Wednesday, July 2, 2014

Cecil Morales and strong impressions

None of Josie's online images look like the woman I've met in her various incarnations, but this image of her is the most unflattering ugly woman gone dyke lotus I could find. This is the mother earth udder who burned me over a trade journalist widower who was such a charming bigot. I am not often kind to myself, but I am more attractive than Josie, and I will not be charged under federal hate crime statues in the event of her death. I'd like to kill her, in my idiomatic class conscious roots, but one lesbian knife in the back isn't worth a contract hit. Nor was Cecil the love of my life. I joined his Catholic group and emailed him later with the thought that I had a yeast infection.

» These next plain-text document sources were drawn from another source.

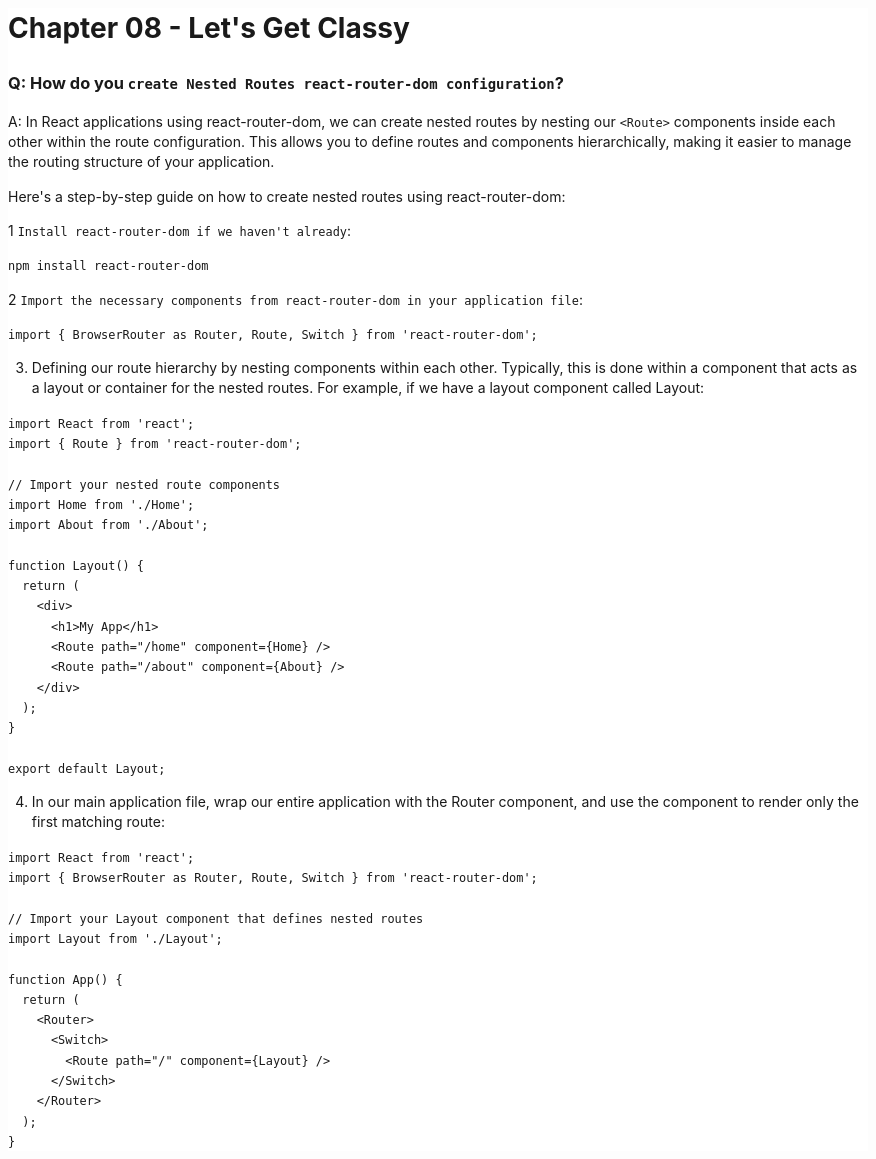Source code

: # Chapter 08 - Let's Get Classy

### Q: How do you `create Nested Routes react-router-dom configuration`?
A: In React applications using react-router-dom, we can create nested routes by nesting our `<Route>` components inside each other within the route configuration. 
This allows you to define routes and components hierarchically, making it easier to manage the routing structure of your application.

Here's a step-by-step guide on how to create nested routes using react-router-dom:

1 `Install react-router-dom if we haven't already`:
```
npm install react-router-dom
```

2 `Import the necessary components from react-router-dom in your application file`:
```
import { BrowserRouter as Router, Route, Switch } from 'react-router-dom';
```

3. Defining our route hierarchy by nesting <Route> components within each other. Typically, this is done within a component that acts as a layout or container for the nested routes. 
For example, if we have a layout component called Layout:

```
import React from 'react';
import { Route } from 'react-router-dom';

// Import your nested route components
import Home from './Home';
import About from './About';

function Layout() {
  return (
    <div>
      <h1>My App</h1>
      <Route path="/home" component={Home} />
      <Route path="/about" component={About} />
    </div>
  );
}

export default Layout;

```

4. In our main application file, wrap our entire application with the Router component, and use the <Switch> component to render only the first matching route:
```
import React from 'react';
import { BrowserRouter as Router, Route, Switch } from 'react-router-dom';

// Import your Layout component that defines nested routes
import Layout from './Layout';

function App() {
  return (
    <Router>
      <Switch>
        <Route path="/" component={Layout} />
      </Switch>
    </Router>
  );
}

```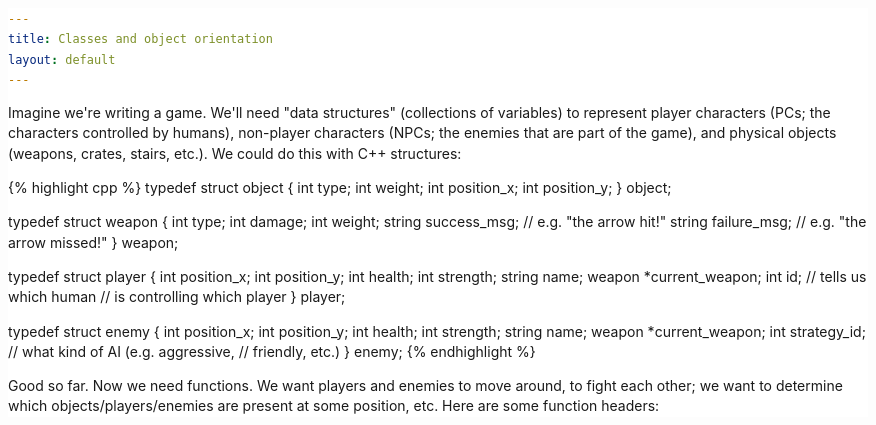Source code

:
 ```yaml
---
title: Classes and object orientation
layout: default
---
```


Imagine we're writing a game. We'll need "data structures" (collections of
variables) to represent player characters (PCs; the characters controlled by
humans), non-player characters (NPCs; the enemies that are part of the game),
and physical objects (weapons, crates, stairs, etc.). We could do this with C++
structures:

{% highlight cpp %}
typedef struct object {
  int type;
  int weight;
  int position_x;
  int position_y;
} object;

typedef struct weapon {
  int type;
  int damage;
  int weight;
  string success_msg; // e.g. "the arrow hit!"
  string failure_msg; // e.g. "the arrow missed!"
} weapon;

typedef struct player {
  int position_x;
  int position_y;
  int health;
  int strength;
  string name;
  weapon *current_weapon;
  int id; // tells us which human
          // is controlling which player
} player;

typedef struct enemy {
  int position_x;
  int position_y;
  int health;
  int strength;
  string name;
  weapon *current_weapon;
  int strategy_id; // what kind of AI (e.g. aggressive,
                   // friendly, etc.)
} enemy;
{% endhighlight %}

Good so far. Now we need functions. We want players and enemies to move around,
to fight each other; we want to determine which objects/players/enemies are
present at some position, etc. Here are some function headers:
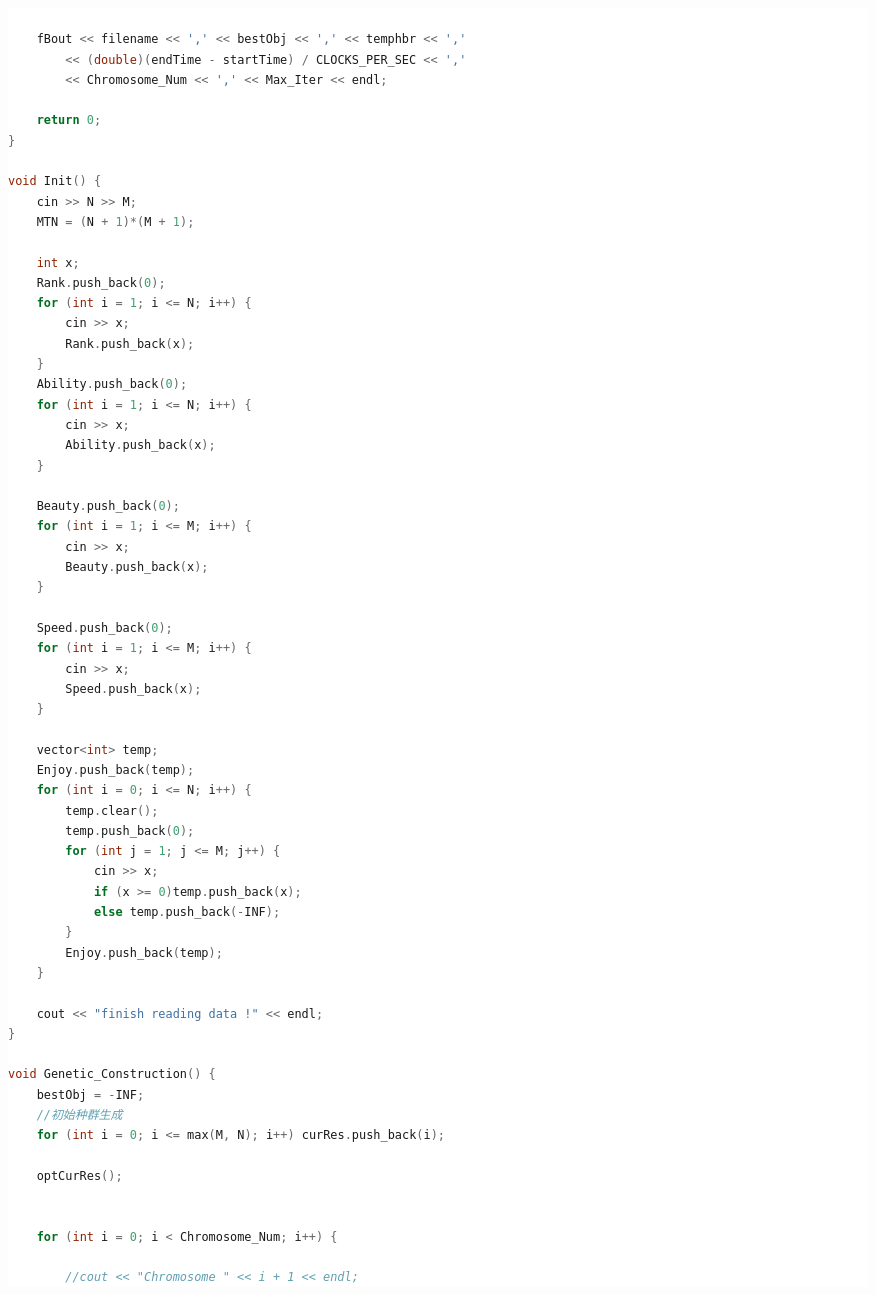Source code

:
 ```C++

	fBout << filename << ',' << bestObj << ',' << temphbr << ',' 
		<< (double)(endTime - startTime) / CLOCKS_PER_SEC << ',' 
		<< Chromosome_Num << ',' << Max_Iter << endl;

	return 0;
}

void Init() {
	cin >> N >> M;
	MTN = (N + 1)*(M + 1);

	int x;
	Rank.push_back(0);
	for (int i = 1; i <= N; i++) {
		cin >> x;
		Rank.push_back(x);
	}
	Ability.push_back(0);
	for (int i = 1; i <= N; i++) {
		cin >> x;
		Ability.push_back(x);
	}

	Beauty.push_back(0);
	for (int i = 1; i <= M; i++) {
		cin >> x;
		Beauty.push_back(x);
	}

	Speed.push_back(0);
	for (int i = 1; i <= M; i++) {
		cin >> x;
		Speed.push_back(x);
	}

	vector<int> temp;
	Enjoy.push_back(temp);
	for (int i = 0; i <= N; i++) {
		temp.clear();
		temp.push_back(0);
		for (int j = 1; j <= M; j++) {
			cin >> x;
			if (x >= 0)temp.push_back(x);
			else temp.push_back(-INF);
		}
		Enjoy.push_back(temp);
	}

	cout << "finish reading data !" << endl;
}

void Genetic_Construction() {
	bestObj = -INF;
	//初始种群生成
	for (int i = 0; i <= max(M, N); i++) curRes.push_back(i);

	optCurRes();


	for (int i = 0; i < Chromosome_Num; i++) {

		//cout << "Chromosome " << i + 1 << endl;
```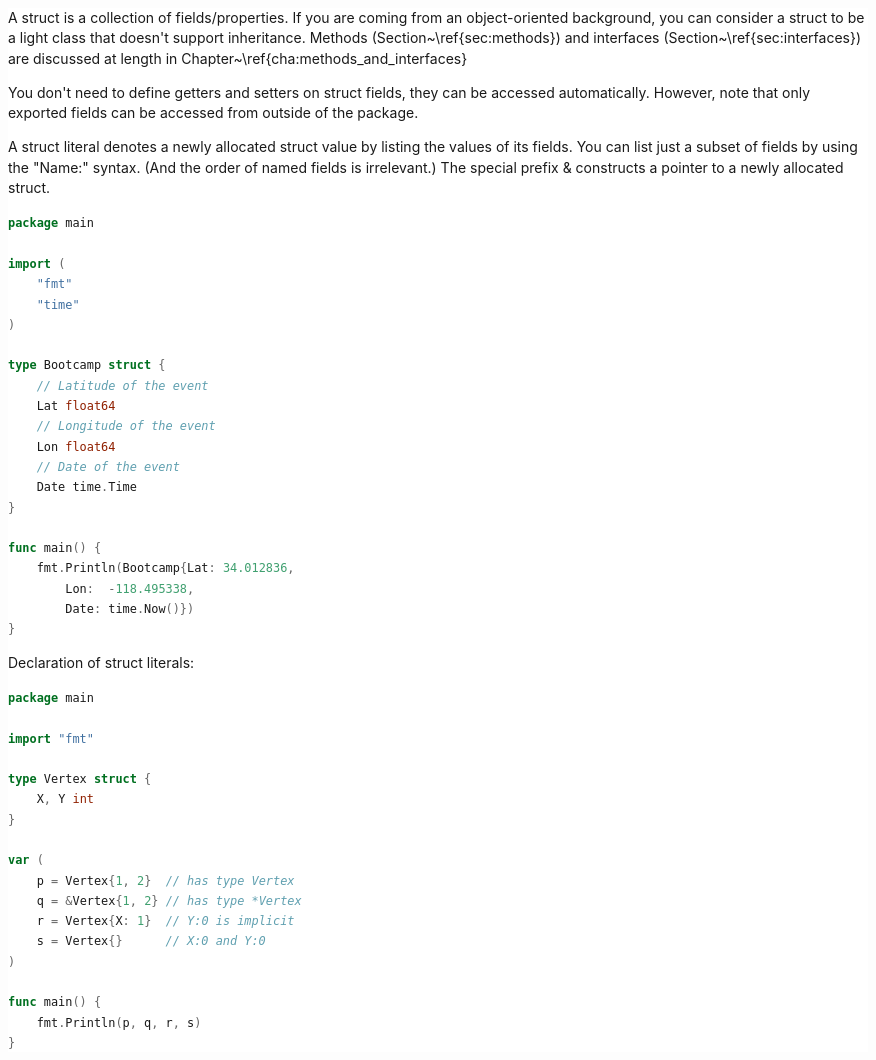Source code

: A struct is a collection of fields/properties.
If you are coming from an object-oriented background, you can
consider a struct to be a light class that doesn't support
inheritance. Methods (Section~\ref{sec:methods}) and interfaces (Section~\ref{sec:interfaces}) are discussed at length in Chapter~\ref{cha:methods_and_interfaces}

You don't need to define getters and setters on struct fields, they can
be accessed automatically. However, note that only exported fields can
be accessed from outside of the package.

A struct literal denotes a newly allocated struct value by listing the values of its fields.
You can list just a subset of fields by using the "Name:" syntax. (And the order of named fields is irrelevant.)
The special prefix & constructs a pointer to a newly allocated struct.

```go
package main

import (
	"fmt"
	"time"
)

type Bootcamp struct {
	// Latitude of the event
	Lat float64
	// Longitude of the event
	Lon float64
	// Date of the event
	Date time.Time
}

func main() {
	fmt.Println(Bootcamp{Lat: 34.012836,
		Lon:  -118.495338,
		Date: time.Now()})
}
```

Declaration of struct literals:

```go
package main

import "fmt"

type Vertex struct {
    X, Y int
}

var (
    p = Vertex{1, 2}  // has type Vertex
    q = &Vertex{1, 2} // has type *Vertex
    r = Vertex{X: 1}  // Y:0 is implicit
    s = Vertex{}      // X:0 and Y:0
)

func main() {
    fmt.Println(p, q, r, s)
}
```
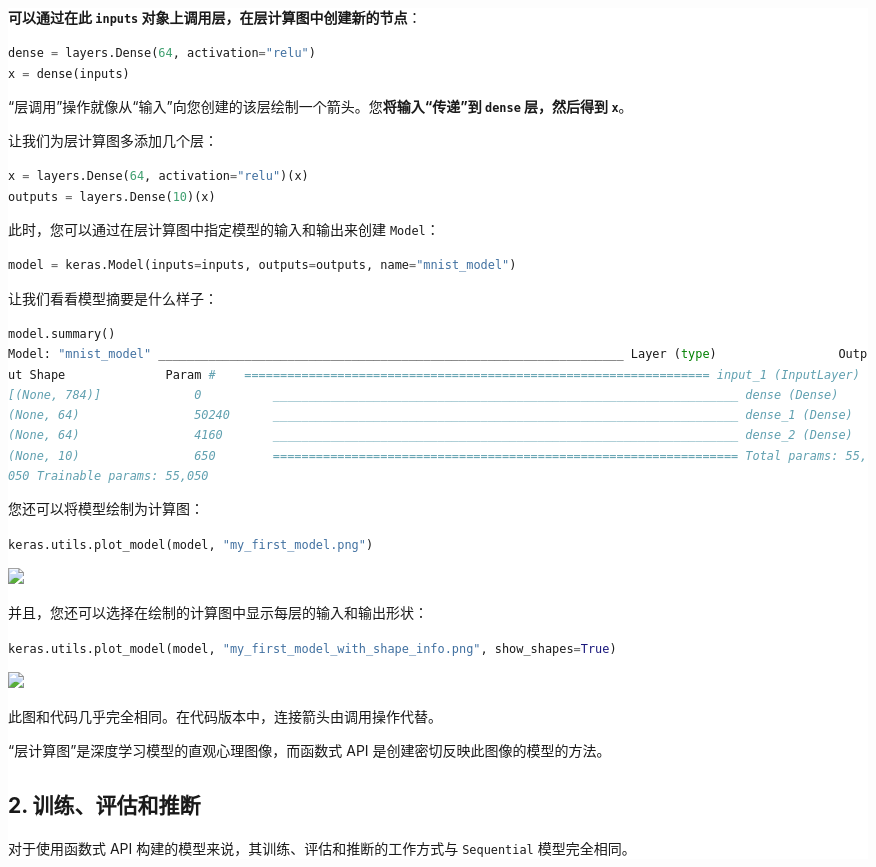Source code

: **可以通过在此 `inputs` 对象上调用层，在层计算图中创建新的节点**：

```python
dense = layers.Dense(64, activation="relu")
x = dense(inputs)
```

“层调用”操作就像从“输入”向您创建的该层绘制一个箭头。您**将输入“传递”到 `dense` 层，然后得到 `x`**。

让我们为层计算图多添加几个层：

```python
x = layers.Dense(64, activation="relu")(x)
outputs = layers.Dense(10)(x)
```

此时，您可以通过在层计算图中指定模型的输入和输出来创建 `Model`：

```python
model = keras.Model(inputs=inputs, outputs=outputs, name="mnist_model")
```

让我们看看模型摘要是什么样子：

```python
model.summary()
Model: "mnist_model" _________________________________________________________________ Layer (type)                 Output Shape              Param #    ================================================================= input_1 (InputLayer)         [(None, 784)]             0          _________________________________________________________________ dense (Dense)                (None, 64)                50240      _________________________________________________________________ dense_1 (Dense)              (None, 64)                4160       _________________________________________________________________ dense_2 (Dense)              (None, 10)                650        ================================================================= Total params: 55,050 Trainable params: 55,050
```

您还可以将模型绘制为计算图：

```python
keras.utils.plot_model(model, "my_first_model.png")
```

![](https://gitee.com/veal98/images/raw/master/img/20201117112612.png)

并且，您还可以选择在绘制的计算图中显示每层的输入和输出形状：

```python
keras.utils.plot_model(model, "my_first_model_with_shape_info.png", show_shapes=True)
```

![](https://gitee.com/veal98/images/raw/master/img/20201117112648.png)

此图和代码几乎完全相同。在代码版本中，连接箭头由调用操作代替。

“层计算图”是深度学习模型的直观心理图像，而函数式 API 是创建密切反映此图像的模型的方法。

## 2. 训练、评估和推断

对于使用函数式 API 构建的模型来说，其训练、评估和推断的工作方式与 `Sequential` 模型完全相同。
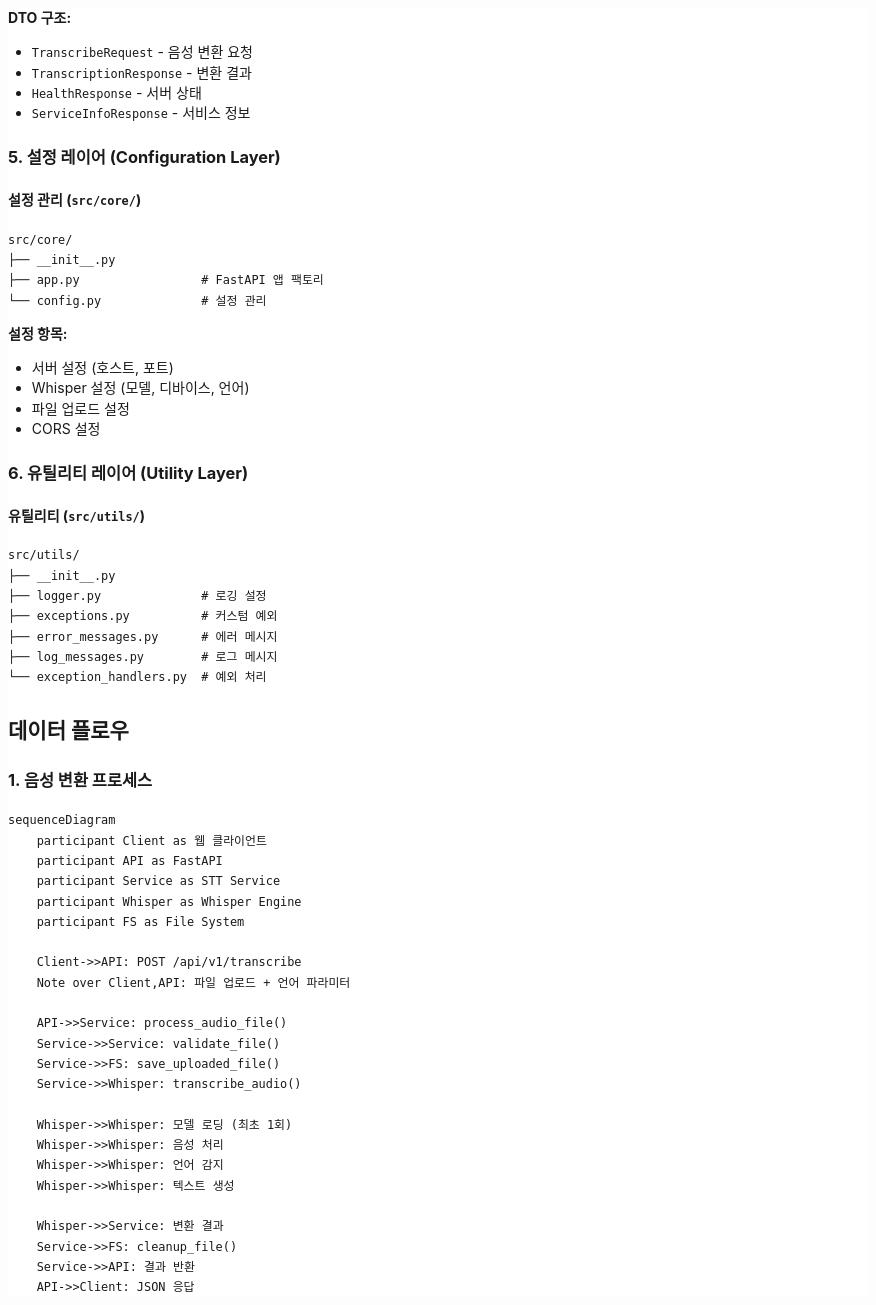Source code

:**DTO 구조:**
- `TranscribeRequest` - 음성 변환 요청
- `TranscriptionResponse` - 변환 결과
- `HealthResponse` - 서버 상태
- `ServiceInfoResponse` - 서비스 정보

### 5. 설정 레이어 (Configuration Layer)

#### 설정 관리 (`src/core/`)
```
src/core/
├── __init__.py
├── app.py                 # FastAPI 앱 팩토리
└── config.py              # 설정 관리
```

**설정 항목:**
- 서버 설정 (호스트, 포트)
- Whisper 설정 (모델, 디바이스, 언어)
- 파일 업로드 설정
- CORS 설정

### 6. 유틸리티 레이어 (Utility Layer)

#### 유틸리티 (`src/utils/`)
```
src/utils/
├── __init__.py
├── logger.py              # 로깅 설정
├── exceptions.py          # 커스텀 예외
├── error_messages.py      # 에러 메시지
├── log_messages.py        # 로그 메시지
└── exception_handlers.py  # 예외 처리
```

## 데이터 플로우

### 1. 음성 변환 프로세스

```mermaid
sequenceDiagram
    participant Client as 웹 클라이언트
    participant API as FastAPI
    participant Service as STT Service
    participant Whisper as Whisper Engine
    participant FS as File System

    Client->>API: POST /api/v1/transcribe
    Note over Client,API: 파일 업로드 + 언어 파라미터
    
    API->>Service: process_audio_file()
    Service->>Service: validate_file()
    Service->>FS: save_uploaded_file()
    Service->>Whisper: transcribe_audio()
    
    Whisper->>Whisper: 모델 로딩 (최초 1회)
    Whisper->>Whisper: 음성 처리
    Whisper->>Whisper: 언어 감지
    Whisper->>Whisper: 텍스트 생성
    
    Whisper->>Service: 변환 결과
    Service->>FS: cleanup_file()
    Service->>API: 결과 반환
    API->>Client: JSON 응답
```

Got his attention, exchange of pictures, numbers. Pragmatic suburbanites to whom I complained about lesbian high crimes said I should have kept the man off my group. Housewives aren't always lacking in wisdom. What Josie disrupted beneath my feet was the shared interests Cecil and I could discuss, that I am starved for, and don't have the courage to keep getting knocked down online in searching for it.

I cannot talk to Frank, but Cecil read me; he was astute, a romantic Argentine who overcame his looks. Josie took this from me, just blew it away, and my hatred, therefore, toward LGBT norms doesn't come unsanctioned. I'm lonely. Burned to the tenth power, and now I'm 52. I don't have many concealed cards left to turn, and when I told Cecil I'd take the train to DC so he could see I was telling the truth, I received the standard internet alarm: he'd call the authorities. I don't want another chance specifically with him. Two caustic tongues in the same room doesn't regenerate moisture, but this is where progressive tolerances have left me, rolling from Jew bitch to dyke, while everyone has a piece in the Mexican's ass. 

Ambulatory men have done bad things to me, but decent ones exist. The husband's I stole taught me that. I've always wanted one for myself; my life will be over soon.